We're the technical first-responders. On suspected breach: contain the scope (isolate affected systems — critically, isolate OT from IT before the infection spreads to the production floor), preserve forensic evidence, change credentials, identify what data was accessed and by whom, document the timeline, and provide the technical record your leadership and outside breach counsel need. For DoD-contract facilities, DFARS 252.204-7012 requires reporting certain cyber incidents to DoD within 72 hours — we make sure your CMMC consultant and counsel have the technical detail they need to meet that window. We don't make the reporting determination; that's your consultant and counsel.
Do you provide manufacturing-specific staff training and phishing simulations?
Yes. Generic phishing-simulation content catches some attacks but misses the manufacturer-specific ones: fake purchase-order notifications, fake supplier-invoice updates, fake shipping/logistics alerts, fake equipment-vendor service requests. We build phishing simulations around the scenarios your plant actually sees, document training records (so they're available for your cyber-insurance review or CMMC assessment), and report measurable improvement in your team's detection rate over time. We also account for the reality that much of your workforce is on the floor, not at a desk — training has to work for shift workers, not just office staff.
How are you different from a manufacturing-IT consultancy?

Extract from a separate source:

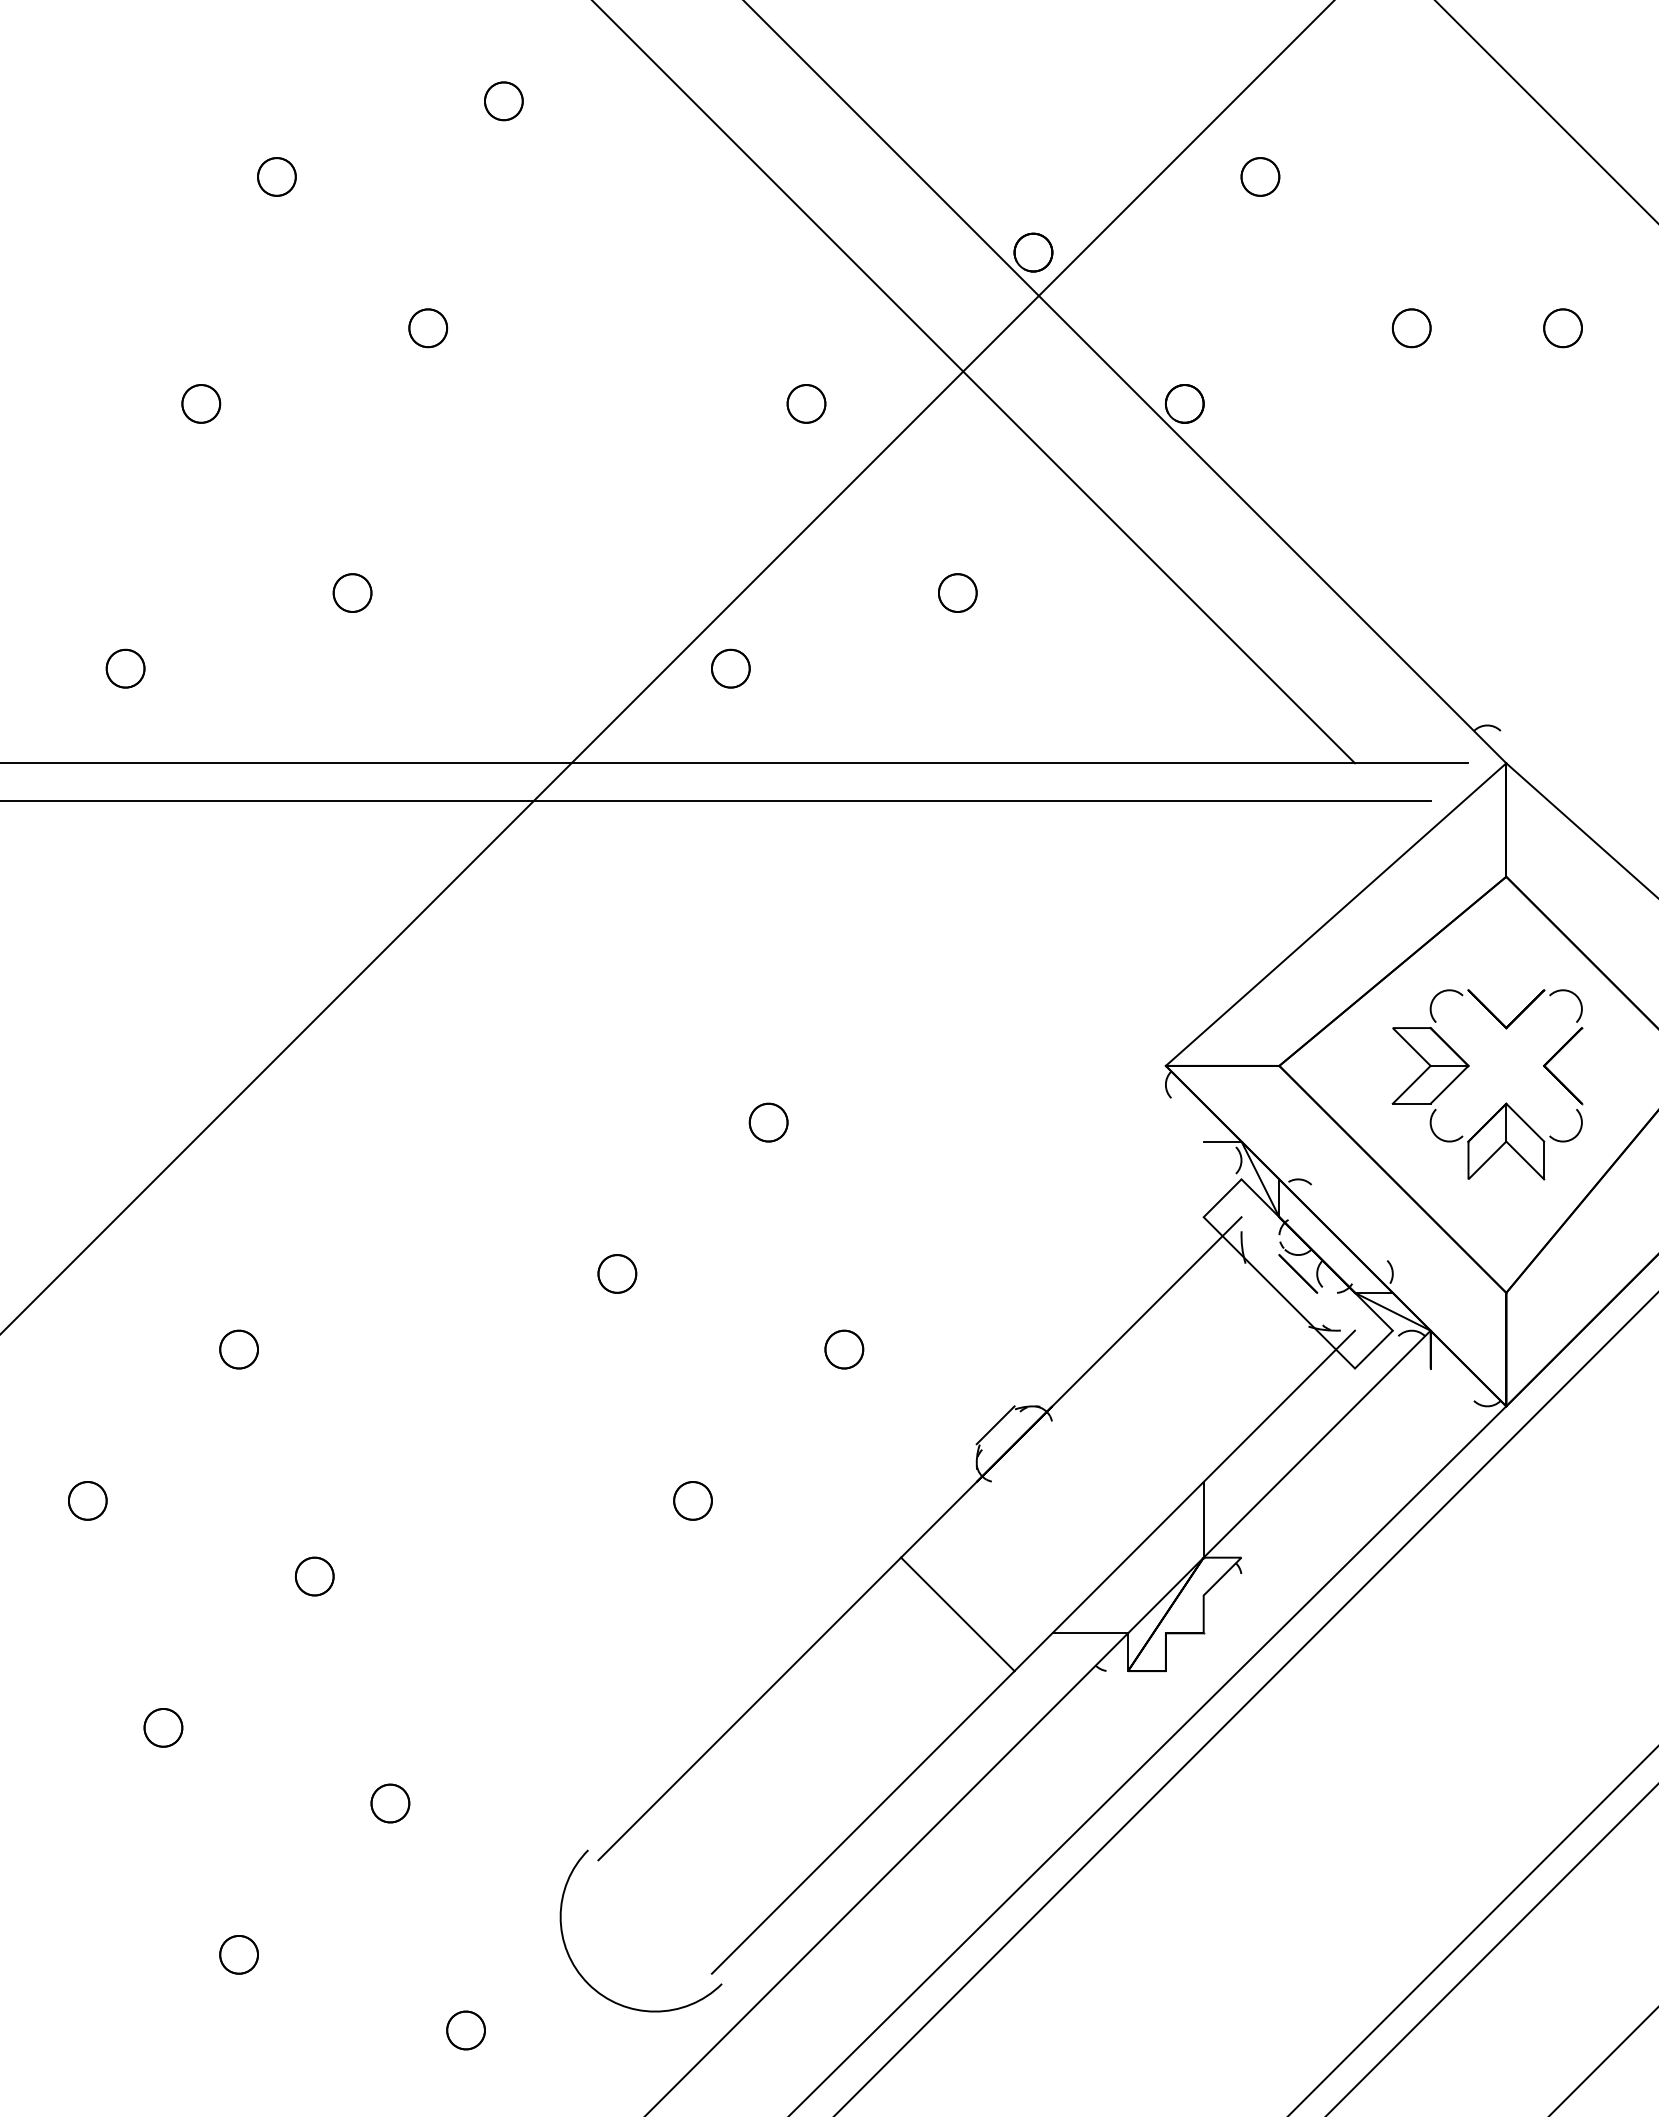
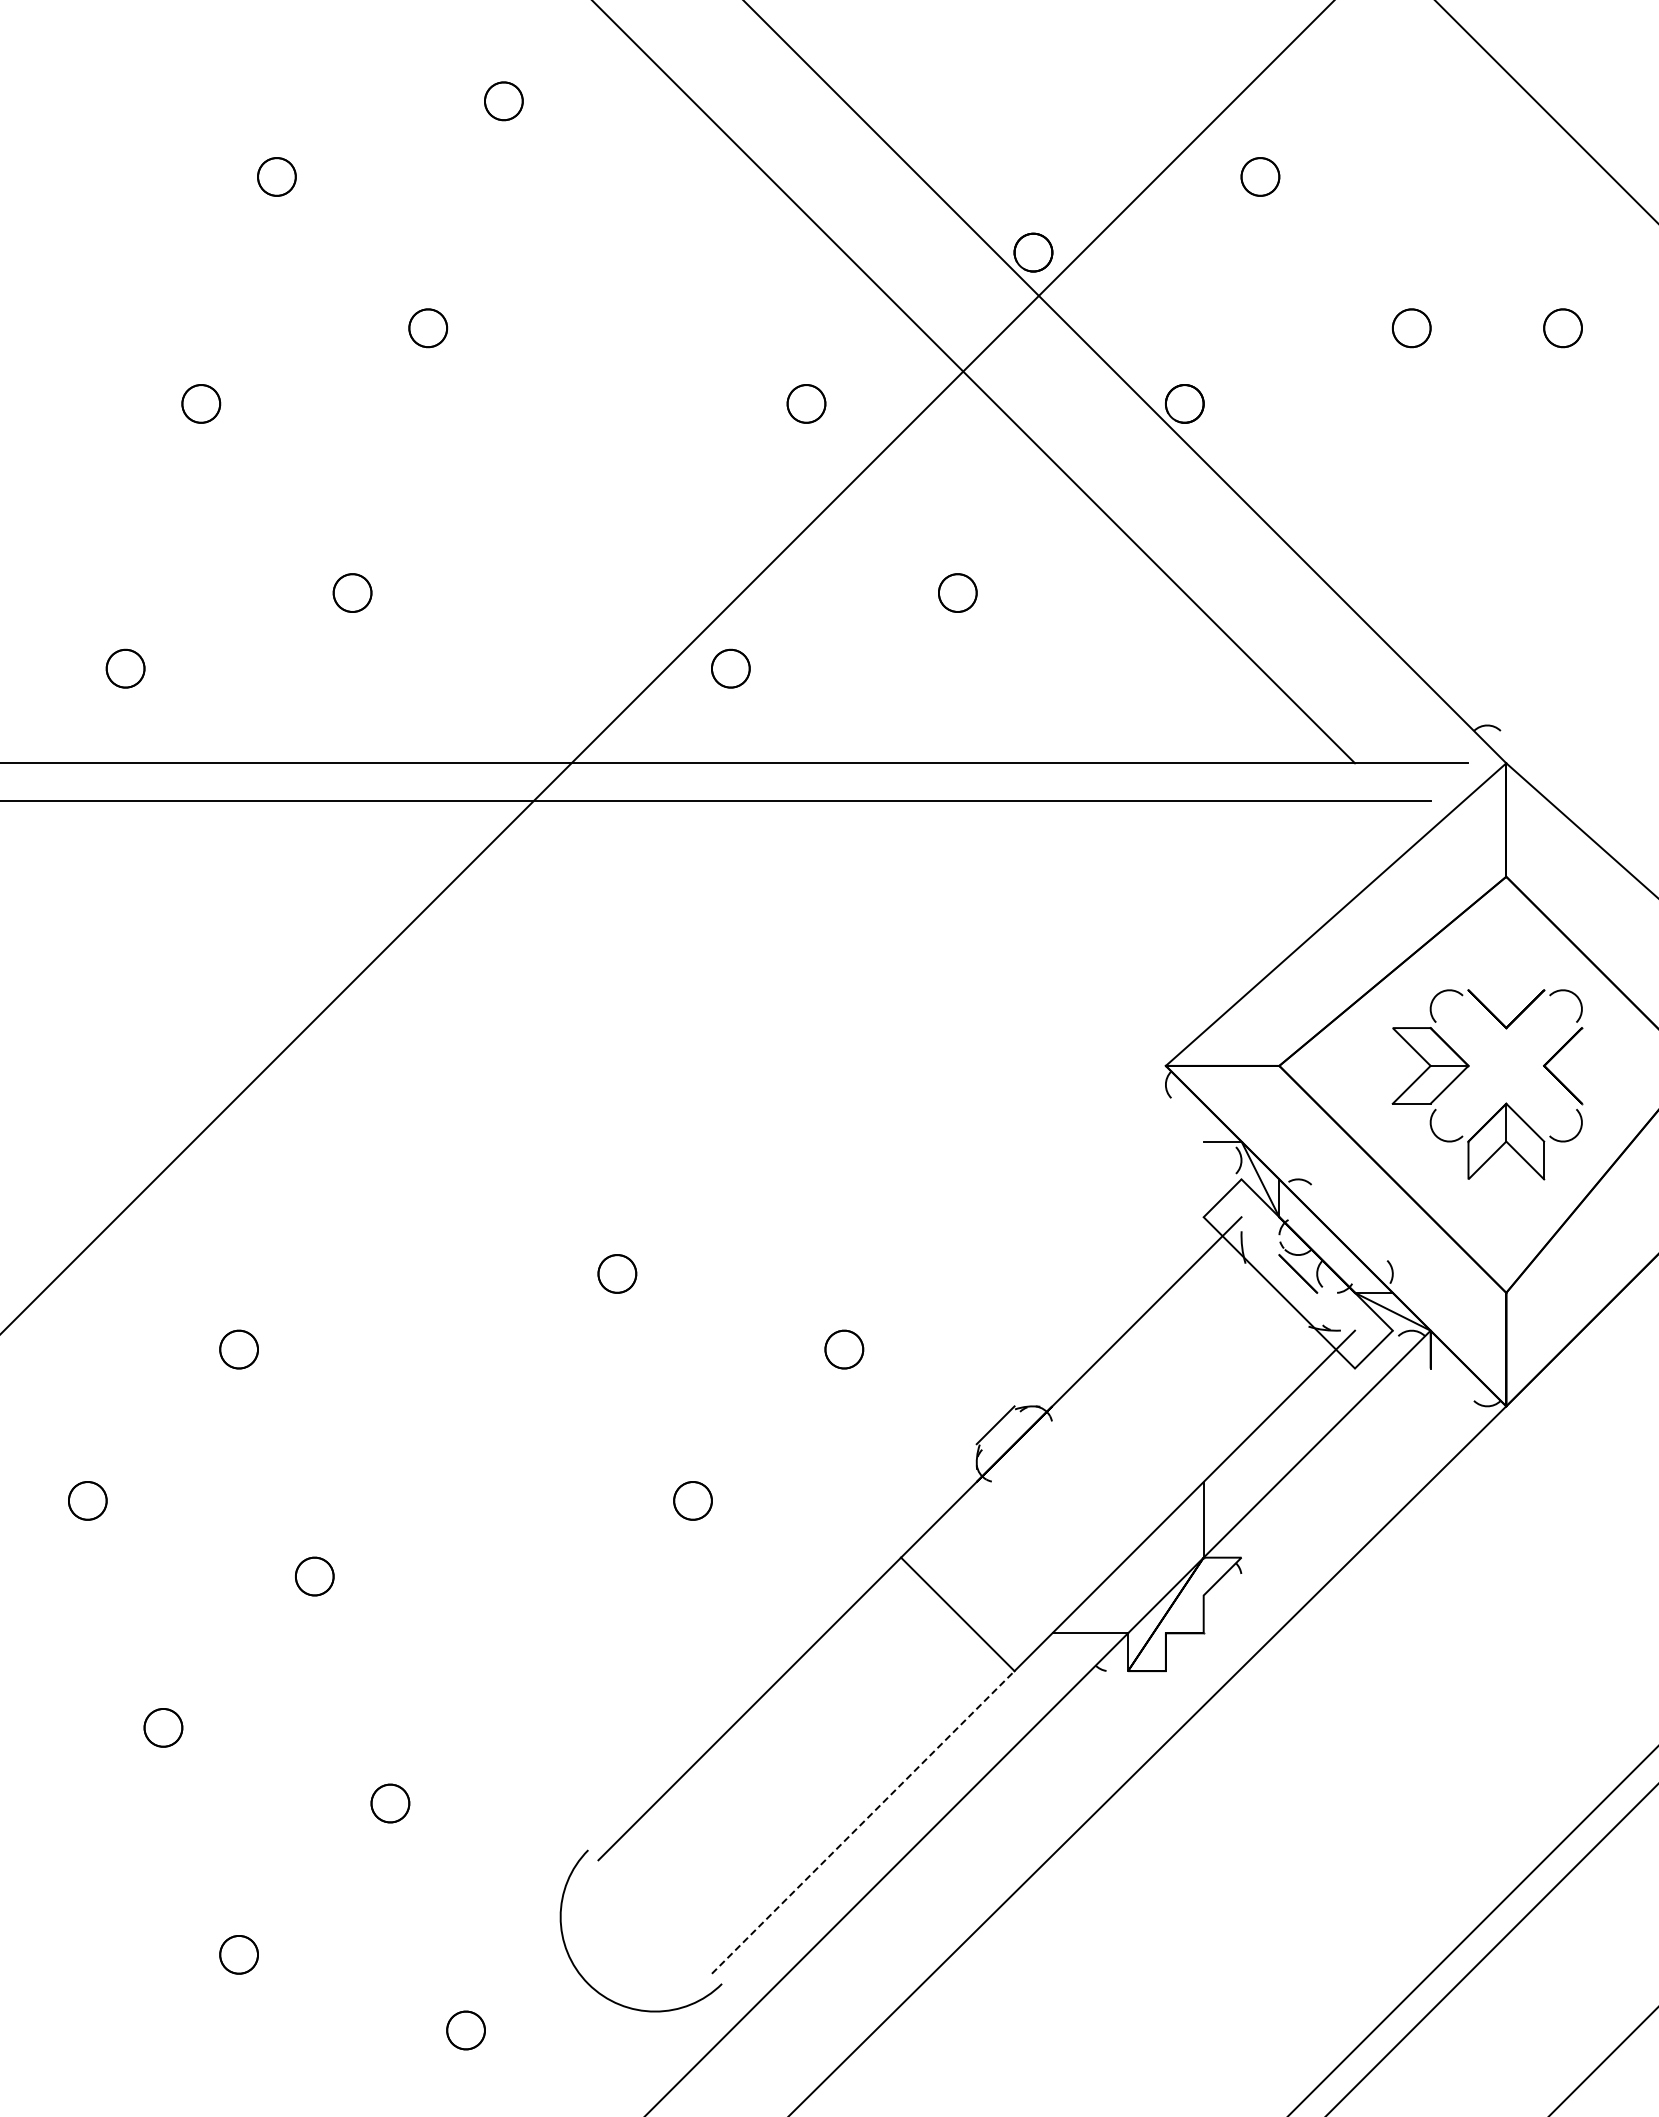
part at (768, 1122): present -> none
line at (1246, 1704): present -> none
line at (863, 1822): solid -> dashed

Most manufacturing-IT or CMMC consultancies deliver a written assessment, a System Security Plan, and an invoice, then leave you to find an MSP to actually implement and operate the controls. We're the operator — we do the IT and security work day-to-day, alongside whatever CMMC consultant or NIST 800-171 assessor your facility uses for the regulatory interpretation and documentation. Plus we're locally based in Arkansas with same-day on-site response across 10 counties — which matters a lot when a plant network goes down and the line is stopped — not a national consultancy billing $300+/hour out of a different time zone.